[Stored data entries]
________

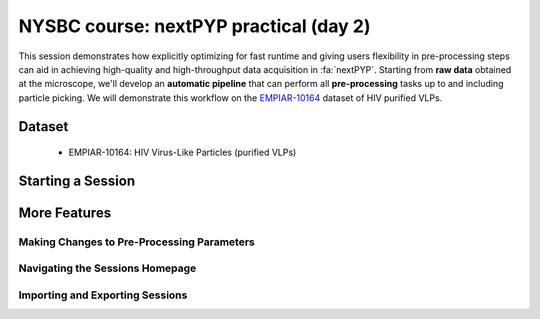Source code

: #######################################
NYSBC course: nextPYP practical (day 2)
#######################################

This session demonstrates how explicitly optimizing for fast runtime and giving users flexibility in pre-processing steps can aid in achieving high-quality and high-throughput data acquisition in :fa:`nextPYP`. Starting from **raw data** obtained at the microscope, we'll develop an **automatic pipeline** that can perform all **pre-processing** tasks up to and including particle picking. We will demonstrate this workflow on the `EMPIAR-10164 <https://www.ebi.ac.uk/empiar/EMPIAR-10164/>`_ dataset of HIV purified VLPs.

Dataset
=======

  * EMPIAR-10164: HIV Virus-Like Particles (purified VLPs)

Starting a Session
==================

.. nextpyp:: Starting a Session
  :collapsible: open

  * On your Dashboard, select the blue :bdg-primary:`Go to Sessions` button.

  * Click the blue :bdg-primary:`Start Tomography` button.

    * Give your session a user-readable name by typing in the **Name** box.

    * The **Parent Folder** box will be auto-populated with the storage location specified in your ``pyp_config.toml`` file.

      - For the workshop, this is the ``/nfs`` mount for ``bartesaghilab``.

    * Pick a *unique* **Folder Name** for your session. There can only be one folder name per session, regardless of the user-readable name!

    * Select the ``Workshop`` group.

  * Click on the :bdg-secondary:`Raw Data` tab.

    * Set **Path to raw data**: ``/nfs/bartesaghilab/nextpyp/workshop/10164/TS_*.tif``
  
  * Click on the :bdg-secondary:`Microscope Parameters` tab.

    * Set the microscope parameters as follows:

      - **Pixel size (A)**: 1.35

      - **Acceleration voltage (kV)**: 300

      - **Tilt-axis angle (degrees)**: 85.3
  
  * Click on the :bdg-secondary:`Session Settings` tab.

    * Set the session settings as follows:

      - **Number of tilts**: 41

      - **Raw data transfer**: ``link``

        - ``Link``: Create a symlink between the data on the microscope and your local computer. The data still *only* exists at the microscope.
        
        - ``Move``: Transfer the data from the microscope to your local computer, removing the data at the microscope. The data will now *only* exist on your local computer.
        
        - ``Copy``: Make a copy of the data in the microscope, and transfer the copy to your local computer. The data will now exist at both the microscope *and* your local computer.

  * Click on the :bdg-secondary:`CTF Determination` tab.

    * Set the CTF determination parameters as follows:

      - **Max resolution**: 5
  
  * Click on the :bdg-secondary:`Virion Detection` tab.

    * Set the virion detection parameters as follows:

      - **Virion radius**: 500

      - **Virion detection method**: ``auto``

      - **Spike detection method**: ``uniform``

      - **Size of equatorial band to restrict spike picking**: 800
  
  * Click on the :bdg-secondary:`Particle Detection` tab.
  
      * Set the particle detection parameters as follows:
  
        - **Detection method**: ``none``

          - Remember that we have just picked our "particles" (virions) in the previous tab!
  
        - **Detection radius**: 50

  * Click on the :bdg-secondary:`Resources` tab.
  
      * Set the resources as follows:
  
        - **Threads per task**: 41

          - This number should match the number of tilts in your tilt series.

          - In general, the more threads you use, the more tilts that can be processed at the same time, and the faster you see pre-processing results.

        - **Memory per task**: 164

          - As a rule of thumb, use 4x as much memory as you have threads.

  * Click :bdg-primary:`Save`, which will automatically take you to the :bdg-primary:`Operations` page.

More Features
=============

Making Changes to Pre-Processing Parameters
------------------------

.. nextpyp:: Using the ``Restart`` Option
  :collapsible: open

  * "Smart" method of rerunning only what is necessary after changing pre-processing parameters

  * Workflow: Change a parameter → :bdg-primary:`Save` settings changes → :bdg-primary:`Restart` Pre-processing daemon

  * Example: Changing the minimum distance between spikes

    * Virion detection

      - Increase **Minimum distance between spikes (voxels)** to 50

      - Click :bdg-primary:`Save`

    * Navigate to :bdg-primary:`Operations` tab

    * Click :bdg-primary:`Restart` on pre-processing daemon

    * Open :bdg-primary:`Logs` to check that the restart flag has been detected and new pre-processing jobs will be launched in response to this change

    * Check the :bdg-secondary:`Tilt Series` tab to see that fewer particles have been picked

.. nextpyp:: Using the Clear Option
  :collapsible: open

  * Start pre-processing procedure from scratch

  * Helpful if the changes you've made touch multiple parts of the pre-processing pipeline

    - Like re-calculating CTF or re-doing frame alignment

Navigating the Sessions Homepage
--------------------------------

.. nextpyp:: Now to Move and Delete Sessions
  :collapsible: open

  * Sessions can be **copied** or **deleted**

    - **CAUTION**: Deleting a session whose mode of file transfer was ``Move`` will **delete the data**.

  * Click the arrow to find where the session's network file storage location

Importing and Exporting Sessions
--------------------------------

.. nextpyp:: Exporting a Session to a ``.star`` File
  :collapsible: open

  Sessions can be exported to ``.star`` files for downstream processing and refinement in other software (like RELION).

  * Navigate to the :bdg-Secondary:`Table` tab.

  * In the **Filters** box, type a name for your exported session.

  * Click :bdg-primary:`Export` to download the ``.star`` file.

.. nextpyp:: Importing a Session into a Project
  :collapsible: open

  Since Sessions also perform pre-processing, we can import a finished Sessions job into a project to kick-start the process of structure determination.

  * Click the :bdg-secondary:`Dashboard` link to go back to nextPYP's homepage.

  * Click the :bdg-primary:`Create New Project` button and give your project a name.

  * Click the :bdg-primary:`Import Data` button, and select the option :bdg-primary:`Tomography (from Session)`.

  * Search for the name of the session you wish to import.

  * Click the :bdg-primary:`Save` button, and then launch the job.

________

**WHAT TO PRODUCE**
In the records above, find the line with "exists at the microscope."; write out exactly that line and each one after it, stopping after the line with "microscope *and* your local computer.".

**RESULT FOR THIS TASK**
        - ``Link``: Create a symlink between the data on the microscope and your local computer. The data still *only* exists at the microscope.
        
        - ``Move``: Transfer the data from the microscope to your local computer, removing the data at the microscope. The data will now *only* exist on your local computer.
        
        - ``Copy``: Make a copy of the data in the microscope, and transfer the copy to your local computer. The data will now exist at both the microscope *and* your local computer.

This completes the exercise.